Au milieu de la nuit, il n’y a rien. Rien du tout. Nu it. Le vide. Sidéral, sidérant; que du vent. Entre la courbure affriolante du u et la banalité filiforme du i, une bulle, un univers parallèle, soupe primordiale vidée de ses aliments originels : quarks, antiquarks et gluons transmutés en un bouillon de colère, de regrets, de honte démesurée. Ainsi scindé l’insécable, les atomes de sens évacués, ne reste que le blanc de l’espace, et le gris de l’absence, dans toutes ses nuances; d’ombres.

Impression d’apesanteur, d’orbiter dans une béance piquée de lancinantes réminiscences. Le regard en abîme, suspendu bêtement au théâtre des vies disloquées, forcé dans une funeste farce, condamné à rejouer sans cesse l’acte final : un corps essoufflé, pillé, drapé de crépuscule, figé dans l’immensité de sa frayeur; du bout des doigts, cramponné à une infime particule de lumière, à bout de souffle, les yeux plissés en une ultime prière : retiens-moi! Une larme, une nuée de corbeaux, une âme, éteinte. Et lui, ceint d’une neuve noirceur, d’une indicible douleur.

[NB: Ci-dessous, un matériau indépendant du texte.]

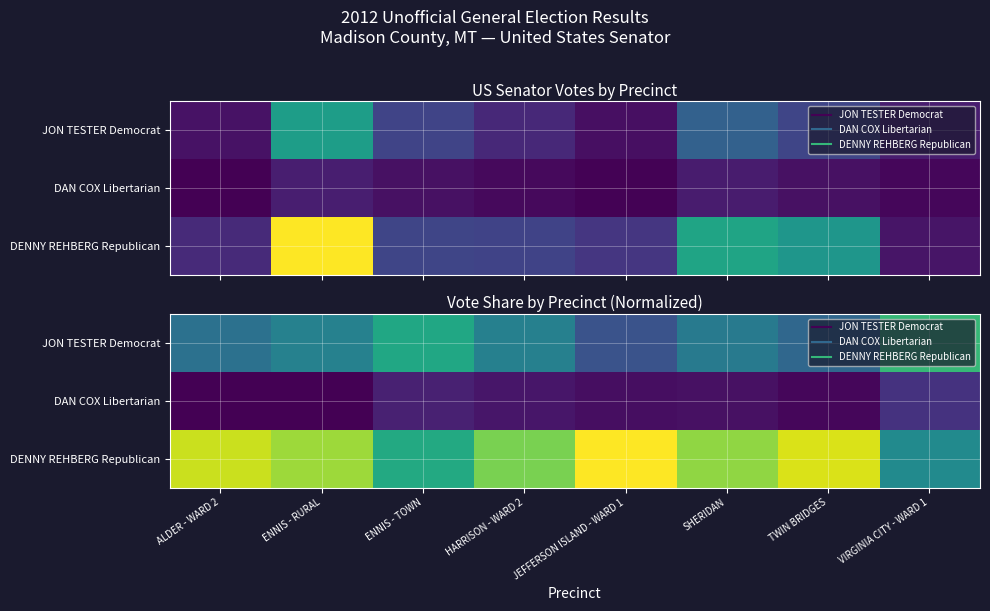

What is the difference between the second highest and minimum values in the DENNY REHBERG Republican series?

0.3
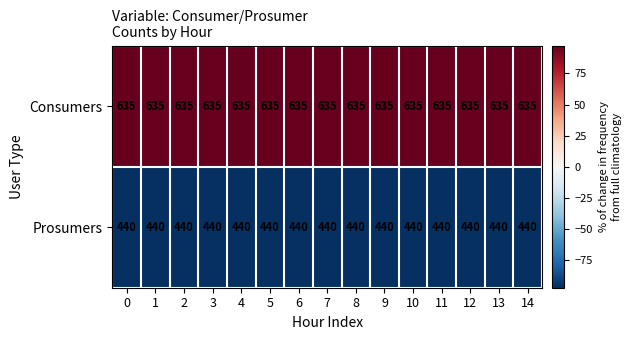

Rank the series by their maximum value, from highest to lowest.

Consumers, Prosumers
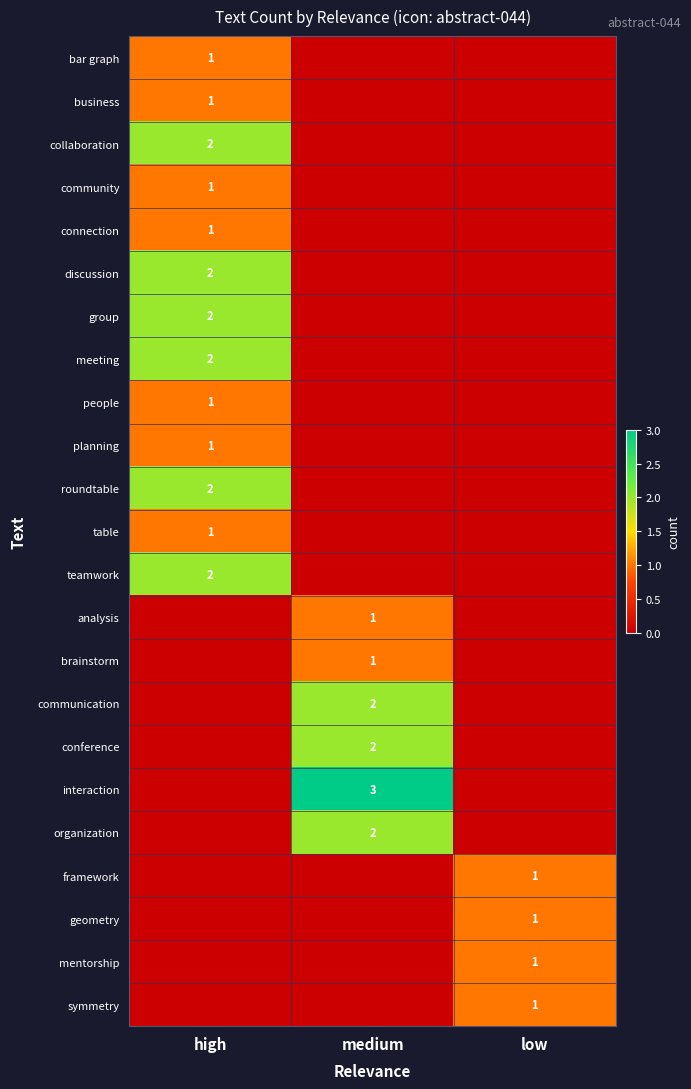

True or false: community has a value of 0 at high.

False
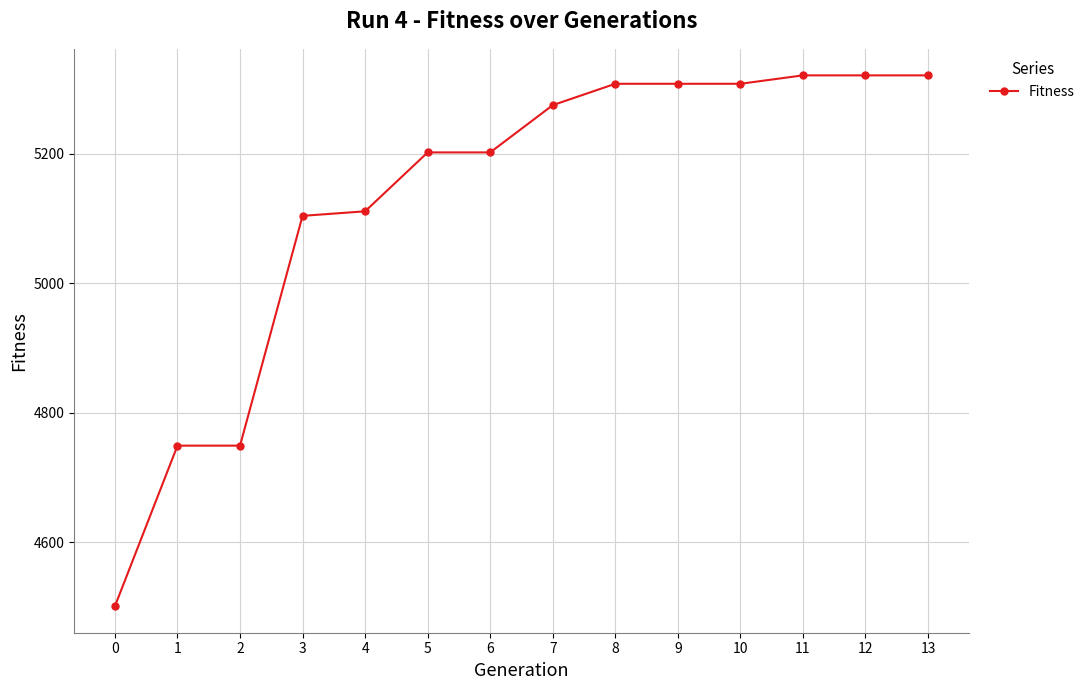

Which has a higher value, 8 or 0?

8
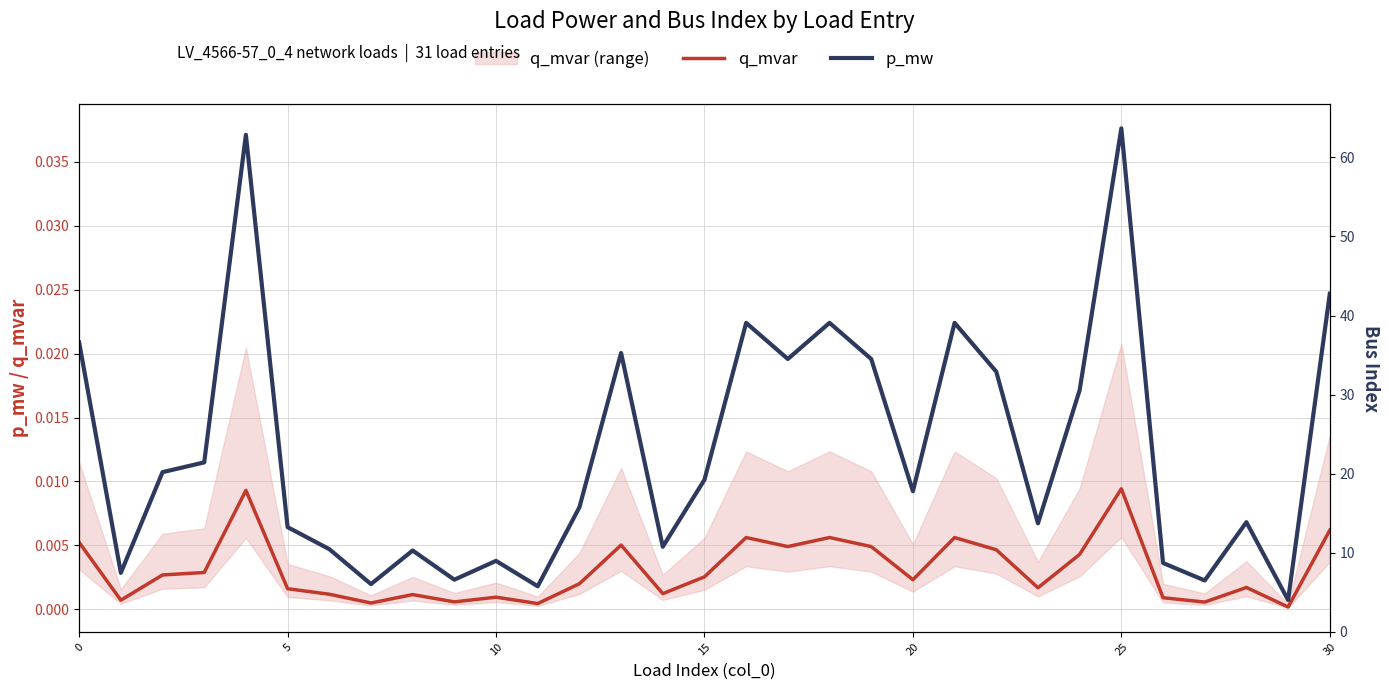

Where is q_mvar nearest to the value 0?

29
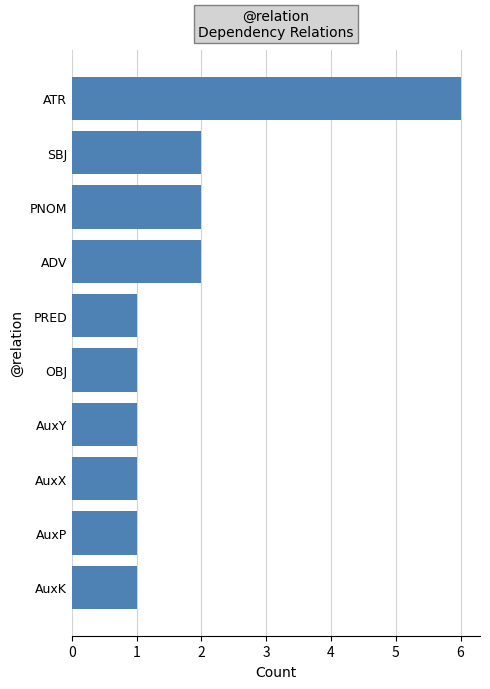

What is the label of the 7th bar from the top?

AuxY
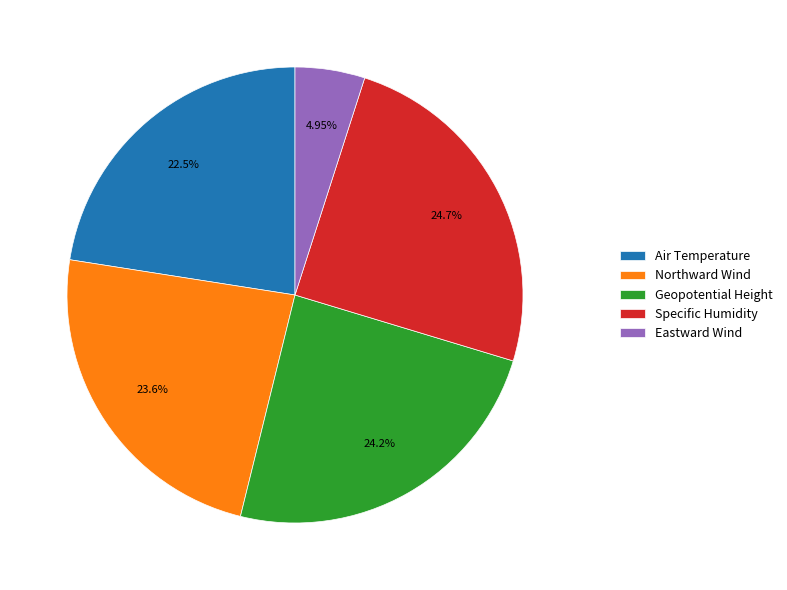

To the nearest percent, what percentage of the pie is Air Temperature?

23%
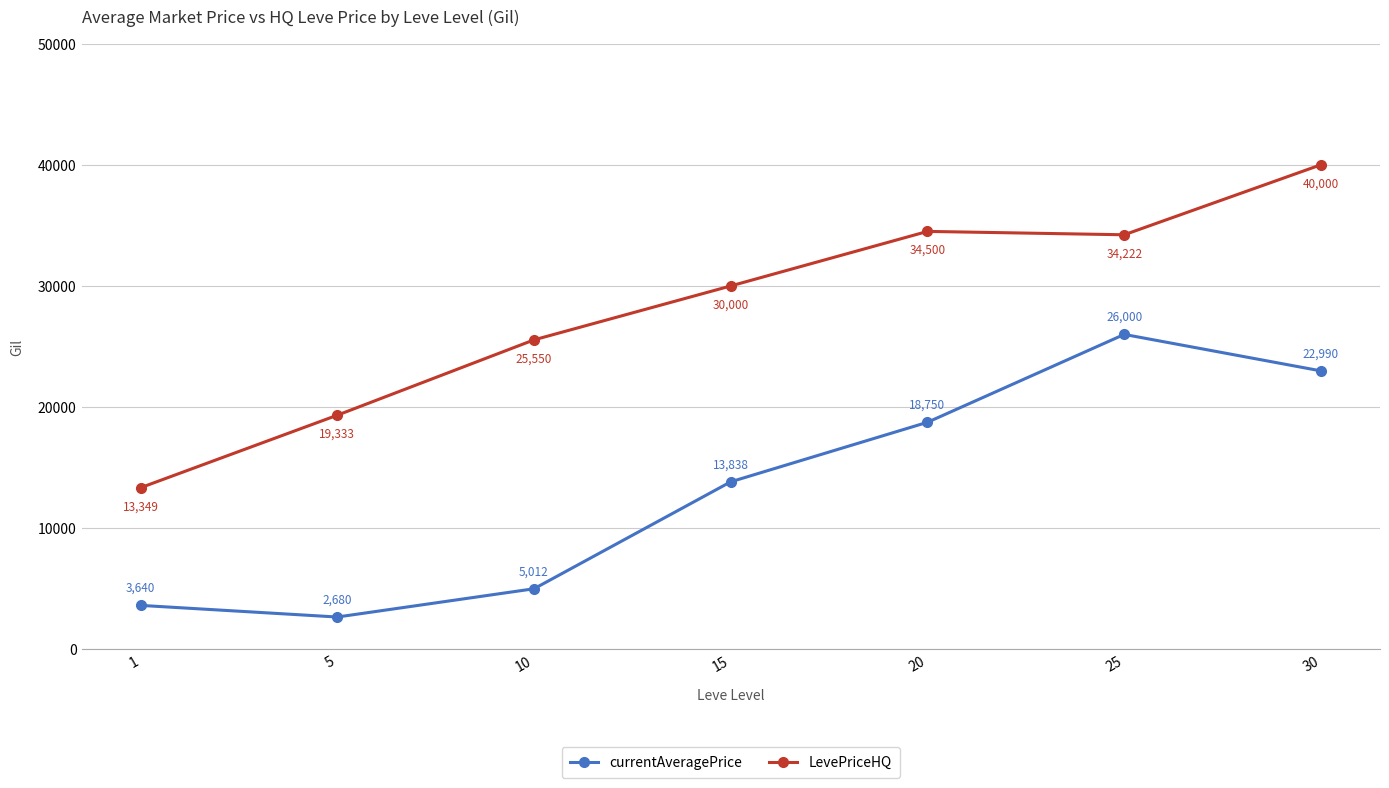

At which category does the chart reach its peak across all series?

30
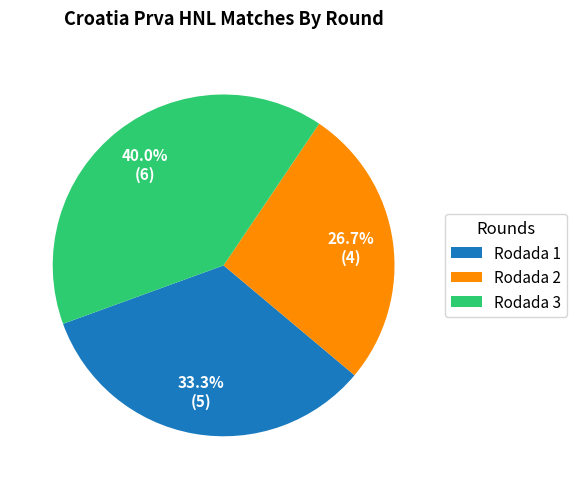

The Rodada 2 slice represents 18% of the pie. True or false?

False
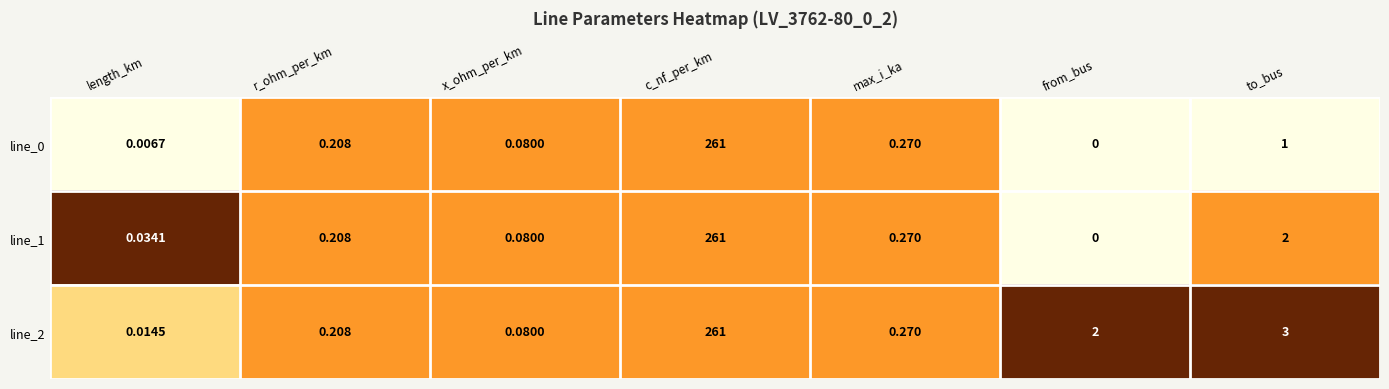

Which category has the lowest value across all series?

from_bus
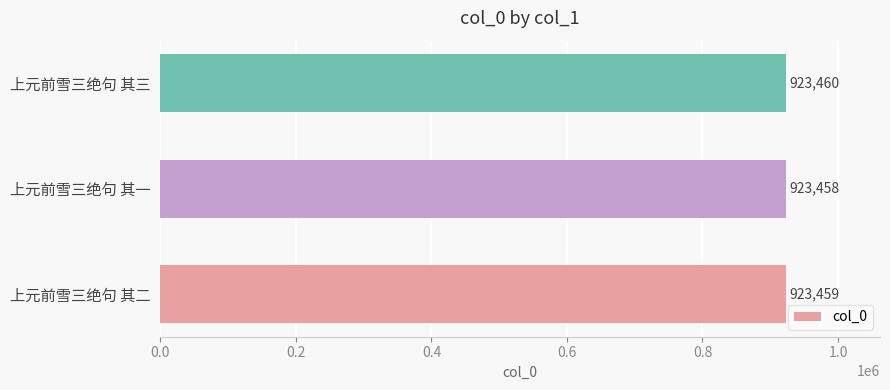

The value at 上元前雪三绝句 其二 is 370456. True or false?

False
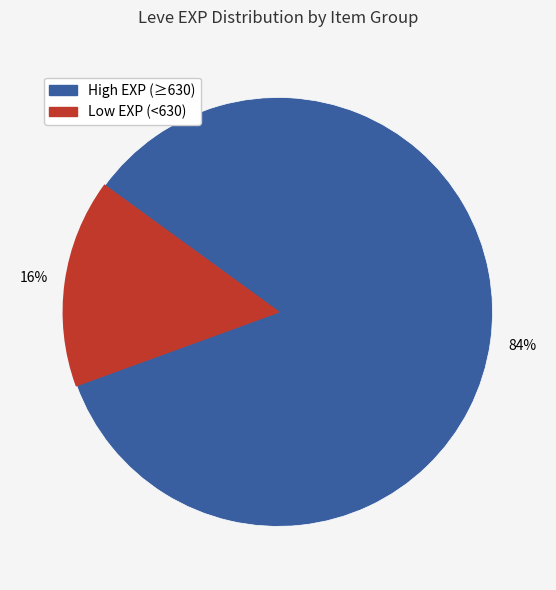

Does any single category account for the majority?

Yes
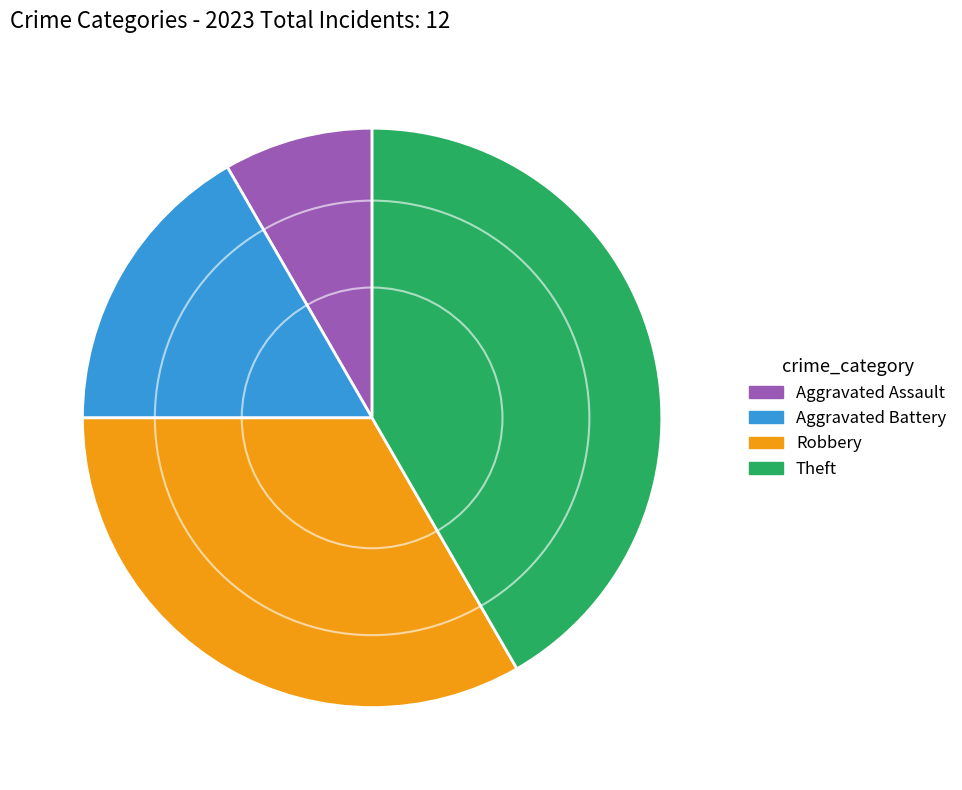

Rank the categories by value from highest to lowest.

Theft, Robbery, Aggravated Battery, Aggravated Assault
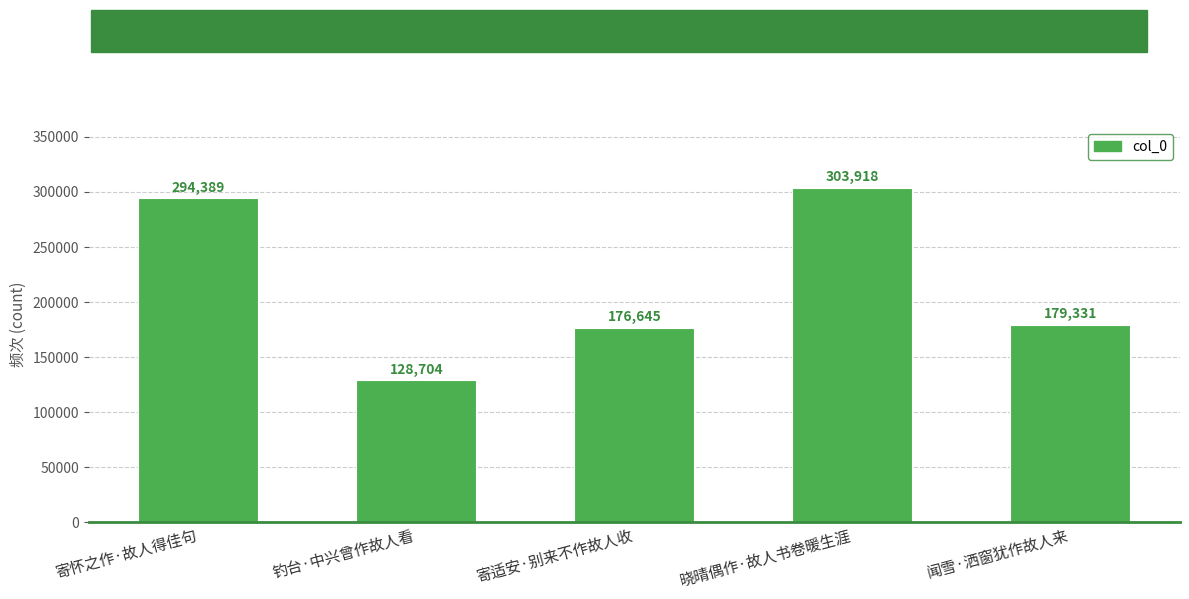

What is the label of the 2nd bar from the right?

晓晴偶作·故人书卷暖生涯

Il voudrait disparaître, renaître pêcheur, et vider de ses crabes tous les océans du monde.

Disparaître?

Il voudrait voyager jusqu’au bout de la nuit, déjouer la mort, traverser le rideau de pluie – la retrouver. Sur les satins d’une alcôve improbable l’enlacer, jouer à l’amour à en épuiser la vie, puis la quitter enfin, encore, mais immaculé, lavé de son chagrin par la lumière de l’aube.

Disparaître?

Il vacille. Du gouffre de la folie lui parvient l’écho crucifiant du remords. Il n’a pas crié, pourtant, il n’a plus de voix. Son esprit étiolé tangue, bascule, est absorbé tout entier.

Disparaître.

L’abandon a ses vertus. Le métal froid mord sa chair, éphémère, qui de fait meurt, lentement, doucement, violemment; ses particules s’agitent, son cœur s’emballe – la retrouver…

Les silhouettes s’effacent, s’évaporent, la réalité se délite; le temps accélère, décélère, arrête, n’existe plus; n’a jamais existé.

Les lettres valsent, les mots se disloquent, l’alphabet se désagrège : on ne saurait plus écrire sa peine, et dans l’espace d’une nuit, il n’y aura désormais qu’elle, et lui.